Revision comparison data:
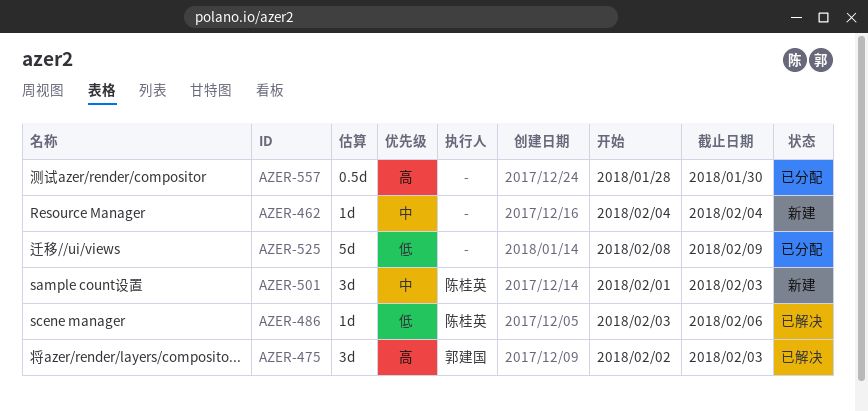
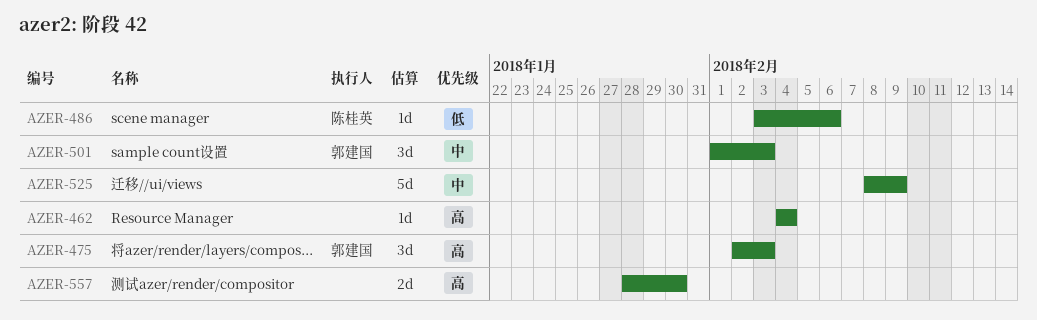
AZER-462, priority: 中 -> 高
AZER-501, owner: 陈桂英 -> 郭建国
AZER-525, priority: 低 -> 中
AZER-557, estimate: 0.5d -> 2d

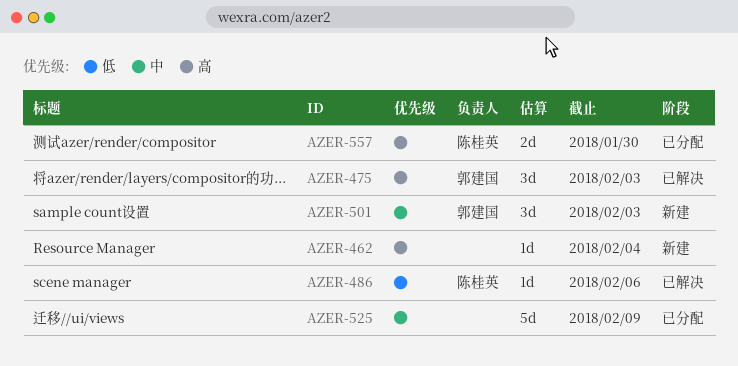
AZER-557, owner: none -> 陈桂英

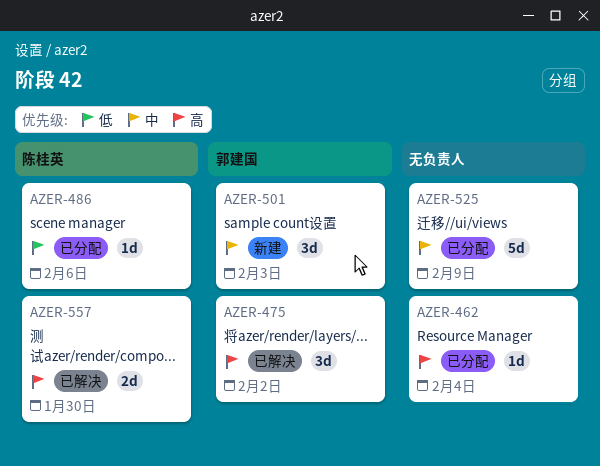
AZER-462, status: 新建 -> 已分配
AZER-475, due: Feb 3 -> Feb 2
AZER-486, status: 已解决 -> 已分配
AZER-557, status: 已分配 -> 已解决

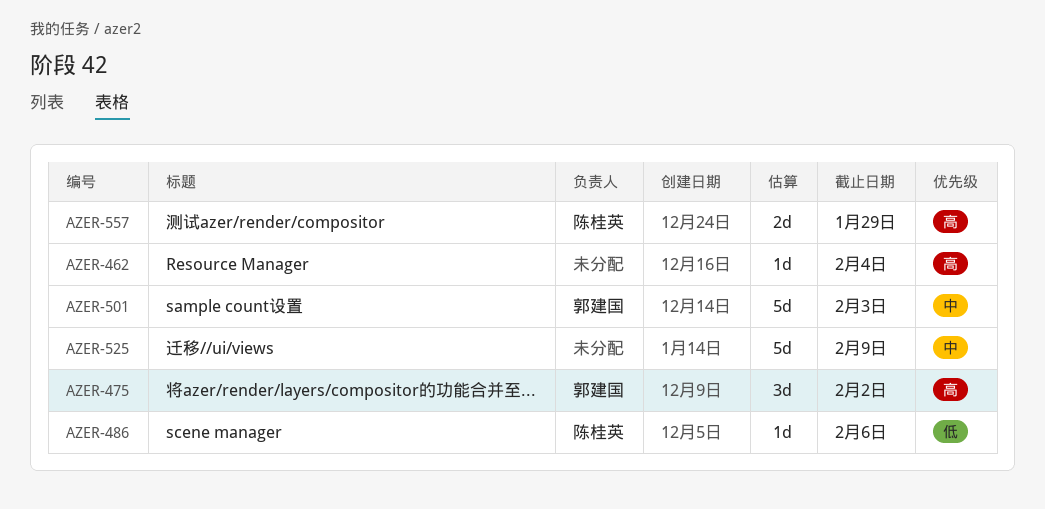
AZER-501, estimate: 3d -> 5d
AZER-557, due: Jan 30 -> Jan 29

**Exercise details:** Copy each line in the entries above where "owner" turns up.

**Result of this task:**
AZER-501, owner: 陈桂英 -> 郭建国
AZER-557, owner: none -> 陈桂英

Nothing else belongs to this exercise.